::: SUPPLIED MATERIAL :::

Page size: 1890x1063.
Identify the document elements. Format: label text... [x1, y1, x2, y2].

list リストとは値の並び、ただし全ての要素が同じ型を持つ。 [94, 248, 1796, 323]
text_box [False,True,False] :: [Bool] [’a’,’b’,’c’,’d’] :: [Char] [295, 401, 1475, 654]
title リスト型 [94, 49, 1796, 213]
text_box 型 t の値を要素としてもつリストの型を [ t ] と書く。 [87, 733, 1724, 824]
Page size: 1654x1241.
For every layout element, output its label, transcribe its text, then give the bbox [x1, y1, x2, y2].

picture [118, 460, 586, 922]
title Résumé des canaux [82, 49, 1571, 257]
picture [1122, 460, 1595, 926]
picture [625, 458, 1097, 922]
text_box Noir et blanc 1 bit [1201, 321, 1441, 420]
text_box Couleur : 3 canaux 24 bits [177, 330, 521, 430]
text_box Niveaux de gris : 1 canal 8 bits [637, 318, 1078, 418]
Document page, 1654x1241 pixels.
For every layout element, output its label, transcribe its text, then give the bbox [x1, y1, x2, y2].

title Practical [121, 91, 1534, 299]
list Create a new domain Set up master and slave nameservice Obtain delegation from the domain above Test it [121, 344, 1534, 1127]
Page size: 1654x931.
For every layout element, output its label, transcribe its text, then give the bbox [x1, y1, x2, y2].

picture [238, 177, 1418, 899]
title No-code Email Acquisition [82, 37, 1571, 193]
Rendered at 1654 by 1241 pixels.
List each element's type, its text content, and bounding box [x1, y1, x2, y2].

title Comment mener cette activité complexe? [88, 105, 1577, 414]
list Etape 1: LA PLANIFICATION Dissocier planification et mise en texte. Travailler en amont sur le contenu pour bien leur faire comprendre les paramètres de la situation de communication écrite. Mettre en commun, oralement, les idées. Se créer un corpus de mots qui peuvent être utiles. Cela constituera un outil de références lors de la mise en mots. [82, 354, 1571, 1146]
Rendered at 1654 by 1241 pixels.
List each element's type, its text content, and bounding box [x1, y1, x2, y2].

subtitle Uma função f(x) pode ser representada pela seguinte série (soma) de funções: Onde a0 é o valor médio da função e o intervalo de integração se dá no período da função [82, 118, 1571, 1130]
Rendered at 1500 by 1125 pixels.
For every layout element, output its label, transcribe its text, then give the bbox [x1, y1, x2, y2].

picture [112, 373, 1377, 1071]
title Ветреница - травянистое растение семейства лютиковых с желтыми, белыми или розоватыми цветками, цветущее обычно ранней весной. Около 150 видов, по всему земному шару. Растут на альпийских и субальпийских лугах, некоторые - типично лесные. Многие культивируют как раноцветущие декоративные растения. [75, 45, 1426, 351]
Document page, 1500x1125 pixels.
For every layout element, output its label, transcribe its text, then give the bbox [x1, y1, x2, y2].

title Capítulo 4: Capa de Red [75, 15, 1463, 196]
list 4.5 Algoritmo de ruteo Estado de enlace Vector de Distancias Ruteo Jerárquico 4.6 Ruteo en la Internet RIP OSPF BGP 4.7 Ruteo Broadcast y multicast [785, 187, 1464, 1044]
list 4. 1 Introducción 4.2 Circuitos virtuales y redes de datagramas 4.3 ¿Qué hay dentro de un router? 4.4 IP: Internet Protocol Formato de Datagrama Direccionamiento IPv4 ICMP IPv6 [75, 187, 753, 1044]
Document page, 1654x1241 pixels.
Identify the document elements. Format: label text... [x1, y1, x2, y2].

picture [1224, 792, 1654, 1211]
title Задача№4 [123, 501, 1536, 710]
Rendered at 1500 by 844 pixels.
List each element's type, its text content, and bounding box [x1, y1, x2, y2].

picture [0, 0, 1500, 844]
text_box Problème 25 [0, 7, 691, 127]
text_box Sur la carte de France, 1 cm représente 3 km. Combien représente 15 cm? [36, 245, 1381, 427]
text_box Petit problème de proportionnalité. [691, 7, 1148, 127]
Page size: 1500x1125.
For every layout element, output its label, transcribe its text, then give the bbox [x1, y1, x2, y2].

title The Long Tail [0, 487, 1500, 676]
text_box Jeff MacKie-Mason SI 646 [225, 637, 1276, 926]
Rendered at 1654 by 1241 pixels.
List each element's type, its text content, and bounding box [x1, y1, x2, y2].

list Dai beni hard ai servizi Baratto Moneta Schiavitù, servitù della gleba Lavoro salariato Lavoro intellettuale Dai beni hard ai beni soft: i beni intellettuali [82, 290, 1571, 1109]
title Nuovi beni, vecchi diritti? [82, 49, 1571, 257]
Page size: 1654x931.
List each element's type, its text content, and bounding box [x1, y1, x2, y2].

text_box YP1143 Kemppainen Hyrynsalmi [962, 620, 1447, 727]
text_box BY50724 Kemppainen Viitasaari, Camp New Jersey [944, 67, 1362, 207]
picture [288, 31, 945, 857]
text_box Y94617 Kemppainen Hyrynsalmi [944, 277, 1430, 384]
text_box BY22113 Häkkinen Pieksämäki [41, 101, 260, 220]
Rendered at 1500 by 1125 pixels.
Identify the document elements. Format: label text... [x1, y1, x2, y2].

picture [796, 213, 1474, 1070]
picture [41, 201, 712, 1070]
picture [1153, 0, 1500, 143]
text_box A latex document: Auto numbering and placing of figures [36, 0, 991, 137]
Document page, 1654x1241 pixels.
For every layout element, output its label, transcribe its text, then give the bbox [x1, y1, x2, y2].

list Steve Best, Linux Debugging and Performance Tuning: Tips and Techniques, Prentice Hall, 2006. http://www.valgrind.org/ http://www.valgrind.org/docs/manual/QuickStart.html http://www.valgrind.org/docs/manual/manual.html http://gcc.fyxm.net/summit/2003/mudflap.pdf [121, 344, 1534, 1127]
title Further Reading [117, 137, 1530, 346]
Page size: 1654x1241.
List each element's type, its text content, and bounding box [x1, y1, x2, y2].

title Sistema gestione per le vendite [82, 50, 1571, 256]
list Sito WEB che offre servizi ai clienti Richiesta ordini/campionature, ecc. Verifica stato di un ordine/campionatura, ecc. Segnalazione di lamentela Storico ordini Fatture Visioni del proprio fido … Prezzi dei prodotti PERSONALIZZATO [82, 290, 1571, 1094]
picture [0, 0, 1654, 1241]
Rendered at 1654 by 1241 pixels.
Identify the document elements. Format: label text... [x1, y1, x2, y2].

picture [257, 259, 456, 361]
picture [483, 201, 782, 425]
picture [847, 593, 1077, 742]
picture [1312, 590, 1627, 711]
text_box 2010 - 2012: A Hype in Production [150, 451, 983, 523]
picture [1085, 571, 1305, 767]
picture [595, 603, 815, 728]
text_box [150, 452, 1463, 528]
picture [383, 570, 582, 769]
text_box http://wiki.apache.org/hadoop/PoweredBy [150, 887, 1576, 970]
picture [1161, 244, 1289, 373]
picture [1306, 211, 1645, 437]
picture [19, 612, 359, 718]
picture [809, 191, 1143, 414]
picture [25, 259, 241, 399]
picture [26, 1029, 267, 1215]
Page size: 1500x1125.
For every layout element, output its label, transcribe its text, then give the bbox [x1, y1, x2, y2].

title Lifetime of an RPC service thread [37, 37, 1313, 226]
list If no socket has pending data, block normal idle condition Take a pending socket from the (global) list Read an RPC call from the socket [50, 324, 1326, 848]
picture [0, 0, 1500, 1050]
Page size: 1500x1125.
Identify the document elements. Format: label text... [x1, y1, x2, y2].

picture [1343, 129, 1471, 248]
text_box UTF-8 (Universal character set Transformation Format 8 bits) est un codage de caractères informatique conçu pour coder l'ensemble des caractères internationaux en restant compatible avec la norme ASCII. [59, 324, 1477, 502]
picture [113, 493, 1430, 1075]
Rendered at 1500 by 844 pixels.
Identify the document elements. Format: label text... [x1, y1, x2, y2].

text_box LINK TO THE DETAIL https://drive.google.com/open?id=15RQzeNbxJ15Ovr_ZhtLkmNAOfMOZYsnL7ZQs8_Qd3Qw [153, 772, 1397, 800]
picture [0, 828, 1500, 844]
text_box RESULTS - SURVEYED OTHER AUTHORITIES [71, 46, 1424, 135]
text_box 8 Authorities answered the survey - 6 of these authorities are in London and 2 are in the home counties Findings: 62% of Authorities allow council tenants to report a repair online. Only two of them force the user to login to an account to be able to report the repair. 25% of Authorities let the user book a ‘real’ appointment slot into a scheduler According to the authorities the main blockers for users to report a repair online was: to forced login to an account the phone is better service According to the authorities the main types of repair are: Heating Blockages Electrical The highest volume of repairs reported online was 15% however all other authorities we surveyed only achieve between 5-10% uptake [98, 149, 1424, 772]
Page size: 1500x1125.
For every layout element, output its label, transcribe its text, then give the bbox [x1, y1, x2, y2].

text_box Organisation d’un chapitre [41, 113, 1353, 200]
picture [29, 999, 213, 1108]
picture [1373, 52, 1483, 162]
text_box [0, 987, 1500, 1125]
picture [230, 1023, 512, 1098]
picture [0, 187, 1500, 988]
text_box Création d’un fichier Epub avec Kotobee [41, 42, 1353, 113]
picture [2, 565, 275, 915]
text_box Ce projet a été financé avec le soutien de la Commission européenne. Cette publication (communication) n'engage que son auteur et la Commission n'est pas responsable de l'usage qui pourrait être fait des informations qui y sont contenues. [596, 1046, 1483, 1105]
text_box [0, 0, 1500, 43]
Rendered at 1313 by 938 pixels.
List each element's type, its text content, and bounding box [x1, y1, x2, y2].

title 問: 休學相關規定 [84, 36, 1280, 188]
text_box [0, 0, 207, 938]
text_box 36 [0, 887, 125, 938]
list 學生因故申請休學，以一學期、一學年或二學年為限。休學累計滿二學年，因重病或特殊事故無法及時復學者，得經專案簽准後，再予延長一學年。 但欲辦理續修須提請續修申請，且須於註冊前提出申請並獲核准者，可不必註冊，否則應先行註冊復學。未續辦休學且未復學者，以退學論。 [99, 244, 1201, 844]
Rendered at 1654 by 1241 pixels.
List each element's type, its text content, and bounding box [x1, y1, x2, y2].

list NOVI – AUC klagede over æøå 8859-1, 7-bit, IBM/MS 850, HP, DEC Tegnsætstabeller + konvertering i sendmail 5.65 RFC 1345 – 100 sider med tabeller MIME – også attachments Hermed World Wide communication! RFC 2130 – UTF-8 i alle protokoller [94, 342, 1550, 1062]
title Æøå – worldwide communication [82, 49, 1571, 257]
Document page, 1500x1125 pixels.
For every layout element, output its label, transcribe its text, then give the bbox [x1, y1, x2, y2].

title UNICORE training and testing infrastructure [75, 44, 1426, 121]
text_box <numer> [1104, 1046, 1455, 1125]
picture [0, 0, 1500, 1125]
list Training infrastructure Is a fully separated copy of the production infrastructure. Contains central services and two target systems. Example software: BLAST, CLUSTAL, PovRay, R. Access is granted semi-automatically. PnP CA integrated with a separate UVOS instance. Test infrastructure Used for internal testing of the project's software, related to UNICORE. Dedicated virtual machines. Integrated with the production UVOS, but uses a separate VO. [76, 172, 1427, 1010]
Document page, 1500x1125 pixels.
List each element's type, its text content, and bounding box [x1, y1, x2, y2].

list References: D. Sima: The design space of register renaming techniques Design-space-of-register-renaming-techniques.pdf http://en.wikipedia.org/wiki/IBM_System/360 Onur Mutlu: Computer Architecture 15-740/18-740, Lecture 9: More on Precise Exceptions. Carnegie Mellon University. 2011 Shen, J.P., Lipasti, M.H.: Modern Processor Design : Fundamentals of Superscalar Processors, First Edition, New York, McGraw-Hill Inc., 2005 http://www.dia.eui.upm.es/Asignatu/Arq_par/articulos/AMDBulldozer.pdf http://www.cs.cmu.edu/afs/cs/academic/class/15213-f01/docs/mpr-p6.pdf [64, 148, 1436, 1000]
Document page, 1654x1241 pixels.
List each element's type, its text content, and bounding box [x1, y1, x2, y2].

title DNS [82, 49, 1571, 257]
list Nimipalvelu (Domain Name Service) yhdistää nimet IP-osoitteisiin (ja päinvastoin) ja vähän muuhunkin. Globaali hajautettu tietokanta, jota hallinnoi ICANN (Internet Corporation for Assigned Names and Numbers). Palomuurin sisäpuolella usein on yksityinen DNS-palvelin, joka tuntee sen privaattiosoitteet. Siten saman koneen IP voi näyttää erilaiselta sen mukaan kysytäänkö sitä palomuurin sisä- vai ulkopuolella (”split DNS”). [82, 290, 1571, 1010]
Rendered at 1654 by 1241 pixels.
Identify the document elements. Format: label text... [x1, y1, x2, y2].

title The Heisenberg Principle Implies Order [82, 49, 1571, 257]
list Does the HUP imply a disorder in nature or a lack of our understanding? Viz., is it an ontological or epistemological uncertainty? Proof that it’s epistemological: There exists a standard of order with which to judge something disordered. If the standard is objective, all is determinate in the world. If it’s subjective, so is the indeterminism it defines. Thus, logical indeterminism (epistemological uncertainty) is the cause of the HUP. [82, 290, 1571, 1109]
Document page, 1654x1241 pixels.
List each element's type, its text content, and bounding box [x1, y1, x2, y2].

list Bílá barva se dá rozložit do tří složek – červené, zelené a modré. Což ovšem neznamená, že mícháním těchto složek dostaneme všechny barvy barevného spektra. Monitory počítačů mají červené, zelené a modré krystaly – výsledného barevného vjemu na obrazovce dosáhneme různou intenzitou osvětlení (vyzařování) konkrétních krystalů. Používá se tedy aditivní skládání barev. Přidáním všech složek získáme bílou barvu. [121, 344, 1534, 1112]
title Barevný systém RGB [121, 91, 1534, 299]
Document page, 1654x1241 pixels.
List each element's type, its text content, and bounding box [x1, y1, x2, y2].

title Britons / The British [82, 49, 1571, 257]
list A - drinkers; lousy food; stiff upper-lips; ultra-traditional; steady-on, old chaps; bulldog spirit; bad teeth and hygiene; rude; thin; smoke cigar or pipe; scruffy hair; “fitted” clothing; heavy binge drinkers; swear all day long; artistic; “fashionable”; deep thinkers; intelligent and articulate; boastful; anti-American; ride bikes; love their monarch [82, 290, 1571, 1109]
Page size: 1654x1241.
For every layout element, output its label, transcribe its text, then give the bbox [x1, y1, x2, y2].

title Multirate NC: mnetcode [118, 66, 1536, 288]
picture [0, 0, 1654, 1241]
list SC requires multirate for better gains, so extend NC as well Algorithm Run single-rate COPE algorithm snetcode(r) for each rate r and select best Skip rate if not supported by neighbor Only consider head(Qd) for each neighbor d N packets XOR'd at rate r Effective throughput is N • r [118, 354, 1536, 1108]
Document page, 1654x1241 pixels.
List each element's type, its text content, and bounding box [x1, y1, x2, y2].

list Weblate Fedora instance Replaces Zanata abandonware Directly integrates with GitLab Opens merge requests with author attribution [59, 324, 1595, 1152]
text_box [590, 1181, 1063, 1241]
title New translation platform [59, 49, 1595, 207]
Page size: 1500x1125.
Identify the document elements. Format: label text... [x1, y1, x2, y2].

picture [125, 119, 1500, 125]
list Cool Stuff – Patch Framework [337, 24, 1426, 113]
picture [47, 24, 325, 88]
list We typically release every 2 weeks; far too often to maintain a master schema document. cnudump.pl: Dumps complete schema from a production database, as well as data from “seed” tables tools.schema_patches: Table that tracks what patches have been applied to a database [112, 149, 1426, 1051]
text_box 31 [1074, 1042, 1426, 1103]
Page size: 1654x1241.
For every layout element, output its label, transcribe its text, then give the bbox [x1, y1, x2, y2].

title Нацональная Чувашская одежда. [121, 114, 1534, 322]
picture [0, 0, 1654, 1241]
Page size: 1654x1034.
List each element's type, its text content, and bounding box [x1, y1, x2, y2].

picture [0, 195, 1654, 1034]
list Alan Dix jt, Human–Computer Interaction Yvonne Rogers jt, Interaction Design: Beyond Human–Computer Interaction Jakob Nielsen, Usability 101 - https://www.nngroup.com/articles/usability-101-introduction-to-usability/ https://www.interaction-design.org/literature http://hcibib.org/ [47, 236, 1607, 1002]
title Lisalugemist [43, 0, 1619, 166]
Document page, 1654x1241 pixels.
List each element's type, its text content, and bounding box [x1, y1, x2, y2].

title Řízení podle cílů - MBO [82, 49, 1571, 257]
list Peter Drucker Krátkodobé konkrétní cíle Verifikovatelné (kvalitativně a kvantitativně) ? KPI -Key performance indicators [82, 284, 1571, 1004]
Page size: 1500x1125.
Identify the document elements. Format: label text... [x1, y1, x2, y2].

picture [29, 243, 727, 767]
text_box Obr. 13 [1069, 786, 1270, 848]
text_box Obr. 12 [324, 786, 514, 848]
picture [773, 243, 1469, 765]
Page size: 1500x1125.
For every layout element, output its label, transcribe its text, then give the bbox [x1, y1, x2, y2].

:::

**INSTRUCTIONS TO FOLLOW:**
Copy everything from the start of the items down through the line containing "text_box Niveaux de", keeping each line unchanged.

**PROBLEM SOLUTION:**
Page size: 1890x1063.
Identify the document elements. Format: label text... [x1, y1, x2, y2].

list リストとは値の並び、ただし全ての要素が同じ型を持つ。 [94, 248, 1796, 323]
text_box [False,True,False] :: [Bool] [’a’,’b’,’c’,’d’] :: [Char] [295, 401, 1475, 654]
title リスト型 [94, 49, 1796, 213]
text_box 型 t の値を要素としてもつリストの型を [ t ] と書く。 [87, 733, 1724, 824]
Page size: 1654x1241.
For every layout element, output its label, transcribe its text, then give the bbox [x1, y1, x2, y2].

picture [118, 460, 586, 922]
title Résumé des canaux [82, 49, 1571, 257]
picture [1122, 460, 1595, 926]
picture [625, 458, 1097, 922]
text_box Noir et blanc 1 bit [1201, 321, 1441, 420]
text_box Couleur : 3 canaux 24 bits [177, 330, 521, 430]
text_box Niveaux de gris : 1 canal 8 bits [637, 318, 1078, 418]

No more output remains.